To me, there is a glaring problem in Werner’s works: they seem to aestheticize a sort of violence. As with Hitchcock’s famous Psycho shower scene, which reduces Janet Leigh to death by a thousand cuts, there is a perverse pleasure in lingering over images of beautiful women in bits.

“My earlier work had more ugliness,” Werner explains, “a different kind of violence. I think these are still kind of violent in ways because of the split. In my earlier work, there was a more expressionist handling of that disruption where I would destroy the face more obviously. These kind of retain their photographic reference. But some of the earlier things, they were actually wiped out. I wasn’t trying to make something ugly, but I was trying to alter the reading, removing the face in different ways.”

To read these works solely as resistance to fashion’s unattainable ideals, or as a pleasurable destruction of traditional beauty conventions, is too one-dimensional. They are that, too. Yet Werner conceives of them as another mode to subvert fashion standing in culturally for desire writ large.

“In spite of the fact that the material I use is drawn from fashion, it’s not something that I grew up looking at,” Werner says.

“I consciously avoided looking at fashion magazines. I thought they were … not anti-feminist, but I resisted them as a feminist. I felt like it was a mistake in values. But now as I use that material, it was so fascinating when I did turn to look at it, having dismissed it and not looked at it for so long. There’s so much seduction in there. As a painter, shape and light and colour — all those things are the language I use. I don’t really think consciously about critiquing the material though in the process of subverting it, which is important to me. There is, I guess, an undercutting of the original toward another end, which is rather open-ended. Shifting the narrative away from Capitalist desire. Although there’s a whole ‘nother conversation about the system of art and art collecting and all that.”

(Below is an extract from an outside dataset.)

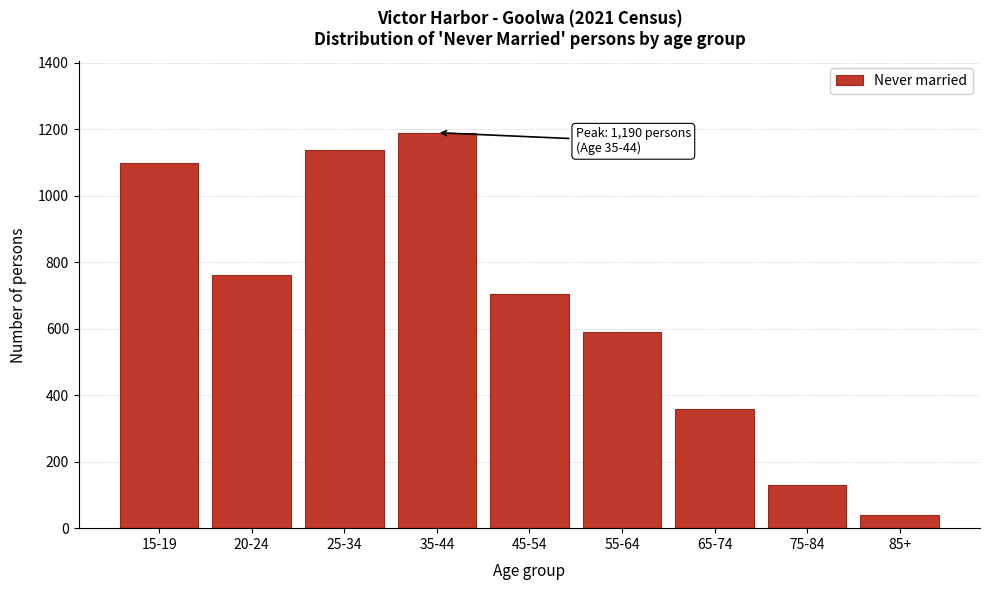

Reading left to right, list all the values displayed in this chart.

1098	763	1137	1190	704	590	360	130	39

We rest for a while on a painting called Folding Woman (2009), the first in which Werner explicitly began to accentuate the cut. “This was Nicole Kidman, actually,” Werner explains. “I subscribed to Vogue, and the magazine arrived and accidentally had folded exactly like this. So I just taped it on my studio wall and it sat there for years and I did nothing with it. And then one day I was like, ‘I don’t know what to paint, I’ll just paint that,’ and it kind of opened up all of this.”

Looking around at all the beheaded women with orphan limbs induces an almost carnivalesque atmosphere. I chose to solve the withholding of the cuts by interpreting them instead as folds, like the Fold-Ins the cartoonist Al Jaffee made famous on the back pages of Mad Magazine, which revealed a hidden message when the page was folded over.

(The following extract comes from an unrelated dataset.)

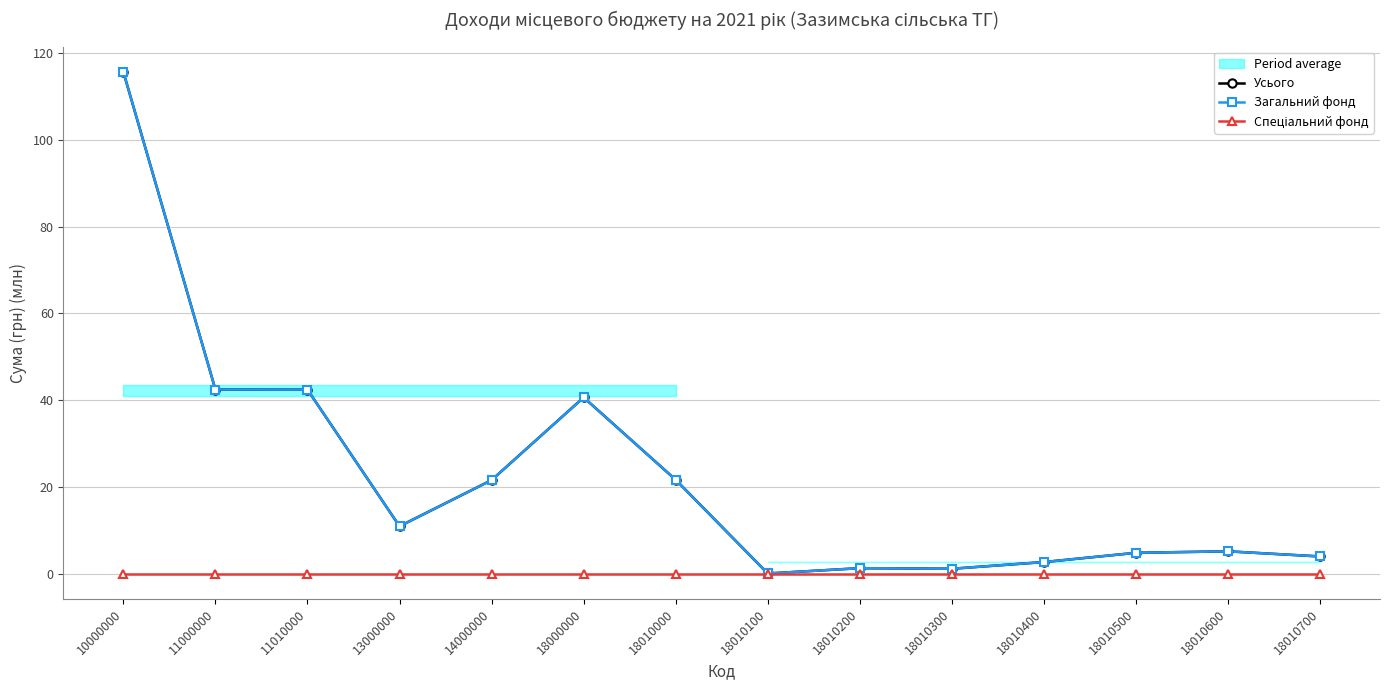

What is the difference between the maximum and minimum values in the Усього series?

115.6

“There’s no verbal or narrative solution,” Werner tells me. “There’s something about how the pieces come together that, in a sense, answers the problem that’s set up in the painting. In terms of a physical understanding and processing, I believe that if you respond to the images, it’s a physical response to something that’s happening that’s activated in the colour, and the tonalities, and the movement, and composition. Those things we somehow physically understand. Even if it’s not translatable into something that’s coherent in verbal terms. That’s why it’s not verbal. It’s another language.”

I ask if Werner sees painting as a language. “I do. I do, yeah,” she affirms.

“And I think of myself as a kind of formalist, an abstract painter. Even though they’re figurative, it’s very abstract in how I solve the problem. How the colours operate, it’s an abstract language.”◼︎

Call Me When You Start Wearing Red runs January 21st – February 25th, 2023, at Anat Ebgi Gallery.